I've noticed same. I have minor balance issue, only apparent when I'm walking slowly. Running, climbing stairs, no.

I read the article below some time ago and it influenced me to try to try training better balance on my own, since I can't apparently get any physio, by hiking/running on challenging rough/uneven ground. Its at least strengthening my legs and core. There are also special running shoes with uneven surfaces on sole, they cost about $300 but I think its a great idea.


Cobblestones Improve Elderly Balance, Blood Pressure

Looking to lower your blood pressure and improve your balance? Try walking . . . on cobblestones. Researchers at the Oregon Research Institute first observed Chinese walking over traditional cobblestone paths for health reasons, and decided to build up a study around the phenomenon to see if they could scientifically measure its medical benefits. The findings were reported in a recent issue of the Journal of the American Geriatrics Society.

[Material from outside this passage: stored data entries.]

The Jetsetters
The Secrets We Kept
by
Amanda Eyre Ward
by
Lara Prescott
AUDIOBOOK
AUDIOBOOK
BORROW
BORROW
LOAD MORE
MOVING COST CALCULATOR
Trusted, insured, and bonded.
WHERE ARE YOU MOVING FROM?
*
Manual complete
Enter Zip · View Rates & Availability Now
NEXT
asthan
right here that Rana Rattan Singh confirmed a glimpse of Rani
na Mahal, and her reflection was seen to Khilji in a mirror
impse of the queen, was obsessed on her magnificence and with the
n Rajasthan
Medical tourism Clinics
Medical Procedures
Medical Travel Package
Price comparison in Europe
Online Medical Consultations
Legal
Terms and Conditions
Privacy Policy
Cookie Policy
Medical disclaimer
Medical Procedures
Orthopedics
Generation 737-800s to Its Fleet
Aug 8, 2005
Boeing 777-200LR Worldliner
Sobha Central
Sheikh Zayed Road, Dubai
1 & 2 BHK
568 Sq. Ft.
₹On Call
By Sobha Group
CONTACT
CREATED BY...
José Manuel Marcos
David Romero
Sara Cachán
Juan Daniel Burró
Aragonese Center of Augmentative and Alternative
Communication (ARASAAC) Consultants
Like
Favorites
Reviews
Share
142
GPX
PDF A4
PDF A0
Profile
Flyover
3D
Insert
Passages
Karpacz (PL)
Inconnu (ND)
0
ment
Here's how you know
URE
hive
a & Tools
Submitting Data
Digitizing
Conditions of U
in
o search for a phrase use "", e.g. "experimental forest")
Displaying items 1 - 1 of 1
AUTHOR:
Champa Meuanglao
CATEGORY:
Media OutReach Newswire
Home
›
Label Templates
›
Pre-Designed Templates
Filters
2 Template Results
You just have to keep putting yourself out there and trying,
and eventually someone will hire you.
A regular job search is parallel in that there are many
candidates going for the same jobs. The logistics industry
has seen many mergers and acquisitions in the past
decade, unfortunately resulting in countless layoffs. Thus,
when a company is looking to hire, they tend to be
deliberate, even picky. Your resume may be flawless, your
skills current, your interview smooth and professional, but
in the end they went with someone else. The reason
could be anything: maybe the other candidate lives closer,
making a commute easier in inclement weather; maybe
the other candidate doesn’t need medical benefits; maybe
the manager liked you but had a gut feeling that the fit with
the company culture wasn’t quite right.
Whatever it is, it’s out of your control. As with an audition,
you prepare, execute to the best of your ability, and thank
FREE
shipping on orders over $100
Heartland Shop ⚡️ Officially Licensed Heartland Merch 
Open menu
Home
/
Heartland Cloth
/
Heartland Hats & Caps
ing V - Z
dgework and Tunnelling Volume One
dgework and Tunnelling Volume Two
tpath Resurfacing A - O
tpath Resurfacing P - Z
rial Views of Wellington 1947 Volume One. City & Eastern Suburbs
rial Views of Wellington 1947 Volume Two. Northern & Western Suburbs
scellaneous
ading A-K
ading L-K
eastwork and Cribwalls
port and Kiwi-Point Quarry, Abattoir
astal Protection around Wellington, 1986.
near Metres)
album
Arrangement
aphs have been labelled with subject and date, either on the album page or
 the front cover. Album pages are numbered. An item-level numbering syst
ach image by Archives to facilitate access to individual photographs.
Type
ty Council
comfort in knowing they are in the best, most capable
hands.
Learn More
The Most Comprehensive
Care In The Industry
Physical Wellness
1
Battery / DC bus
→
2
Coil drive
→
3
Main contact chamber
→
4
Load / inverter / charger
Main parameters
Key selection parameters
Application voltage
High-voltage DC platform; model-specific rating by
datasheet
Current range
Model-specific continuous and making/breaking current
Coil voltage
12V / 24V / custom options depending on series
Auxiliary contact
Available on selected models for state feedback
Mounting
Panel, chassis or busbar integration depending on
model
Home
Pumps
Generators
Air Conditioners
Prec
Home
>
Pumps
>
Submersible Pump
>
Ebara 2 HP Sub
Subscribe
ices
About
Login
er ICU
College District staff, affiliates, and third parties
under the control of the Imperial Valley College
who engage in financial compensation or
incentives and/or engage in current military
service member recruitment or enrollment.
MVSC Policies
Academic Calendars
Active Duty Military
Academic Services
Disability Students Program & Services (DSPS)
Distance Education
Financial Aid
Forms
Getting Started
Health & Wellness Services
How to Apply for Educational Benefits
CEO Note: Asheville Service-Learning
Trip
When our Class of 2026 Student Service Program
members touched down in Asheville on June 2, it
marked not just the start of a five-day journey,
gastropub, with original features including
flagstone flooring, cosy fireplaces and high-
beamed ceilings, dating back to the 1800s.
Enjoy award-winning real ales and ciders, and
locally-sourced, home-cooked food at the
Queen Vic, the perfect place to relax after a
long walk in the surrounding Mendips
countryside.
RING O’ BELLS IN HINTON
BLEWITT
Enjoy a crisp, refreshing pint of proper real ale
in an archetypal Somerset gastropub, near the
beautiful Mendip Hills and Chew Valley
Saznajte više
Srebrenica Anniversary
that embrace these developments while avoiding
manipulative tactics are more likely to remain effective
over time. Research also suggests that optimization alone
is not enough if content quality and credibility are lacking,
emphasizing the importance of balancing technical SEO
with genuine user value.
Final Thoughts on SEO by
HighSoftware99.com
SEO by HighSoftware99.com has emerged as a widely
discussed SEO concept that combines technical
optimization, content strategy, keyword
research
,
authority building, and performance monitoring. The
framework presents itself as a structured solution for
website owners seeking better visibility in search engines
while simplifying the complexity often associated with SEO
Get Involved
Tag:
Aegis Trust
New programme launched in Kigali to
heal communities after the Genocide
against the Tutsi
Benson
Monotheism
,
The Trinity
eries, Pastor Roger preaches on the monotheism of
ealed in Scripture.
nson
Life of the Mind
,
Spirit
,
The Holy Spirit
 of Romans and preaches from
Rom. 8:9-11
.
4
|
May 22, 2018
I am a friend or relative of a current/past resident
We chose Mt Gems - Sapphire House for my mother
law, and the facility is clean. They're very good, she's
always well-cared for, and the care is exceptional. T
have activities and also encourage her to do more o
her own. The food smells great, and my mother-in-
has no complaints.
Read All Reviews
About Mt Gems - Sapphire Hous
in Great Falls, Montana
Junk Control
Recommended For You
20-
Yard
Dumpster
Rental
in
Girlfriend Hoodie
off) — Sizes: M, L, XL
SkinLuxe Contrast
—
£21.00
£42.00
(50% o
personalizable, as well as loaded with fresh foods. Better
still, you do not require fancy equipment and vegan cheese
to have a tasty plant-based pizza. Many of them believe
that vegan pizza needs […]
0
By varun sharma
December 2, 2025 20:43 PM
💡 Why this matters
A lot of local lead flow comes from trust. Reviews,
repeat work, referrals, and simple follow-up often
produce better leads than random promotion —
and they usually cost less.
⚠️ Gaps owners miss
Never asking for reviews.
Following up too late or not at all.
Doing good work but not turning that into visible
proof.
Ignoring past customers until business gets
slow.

The study involved 108 participants, all over the age of 60. One group walked for half an hour a day on a simulated cobblestone mat. Some wore socks, others were barefoot. The second group just walked on normal ground for an hour three times a week. The study lasted for four months, after which both groups claimed to feel better. Those who walked on the cobblestones also showed significant improvements in balance, mobility and blood pressure. The biggest surprise for researchers was how quickly these improvements occurred.

Why was this effective? Practitioners of cobblestone walking in China claim that the cobblestones stimulate “acupoints” (think acupuncture) in the soles of the feet. Researchers in this study believe that the answer lies more with the way we maintain balance. We do this using two complex methods called the vestibular system (residing in the inner ear) and the somatosensory system (connecting the skin and muscles). When we walk normally, the somatosensory system makes up about 70 percent of our balance control. On cobblestones or other uneven surfaces, that number is switched in favor of the vestibular system.

As we age, we lose receptors in our vestibular system, causing it to diminish. This study concluded that, by forcing the vestibular system to work on a regular basis, it was improved in seniors to the point where it not only gave a boost to balance, but also helped to lower blood pressure.